◆ EXERCISE
Pull out each line of the material below that contains the word "whiskers", treating uppercase and lowercase as different.

◆ DATASET EXTRACT
------------------------------------------------------------
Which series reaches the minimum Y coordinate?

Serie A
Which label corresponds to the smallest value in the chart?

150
------------------------------------------------------------
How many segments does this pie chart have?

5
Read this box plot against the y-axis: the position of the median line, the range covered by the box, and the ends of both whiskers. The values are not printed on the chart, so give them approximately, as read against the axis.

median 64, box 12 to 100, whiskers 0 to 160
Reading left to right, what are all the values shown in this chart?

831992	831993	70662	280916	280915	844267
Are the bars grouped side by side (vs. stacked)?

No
------------------------------------------------------------
◆ SOLUTION FOR THIS EXERCISE
Read this box plot against the y-axis: the position of the median line, the range covered by the box, and the ends of both whiskers. The values are not printed on the chart, so give them approximately, as read against the axis.
median 64, box 12 to 100, whiskers 0 to 160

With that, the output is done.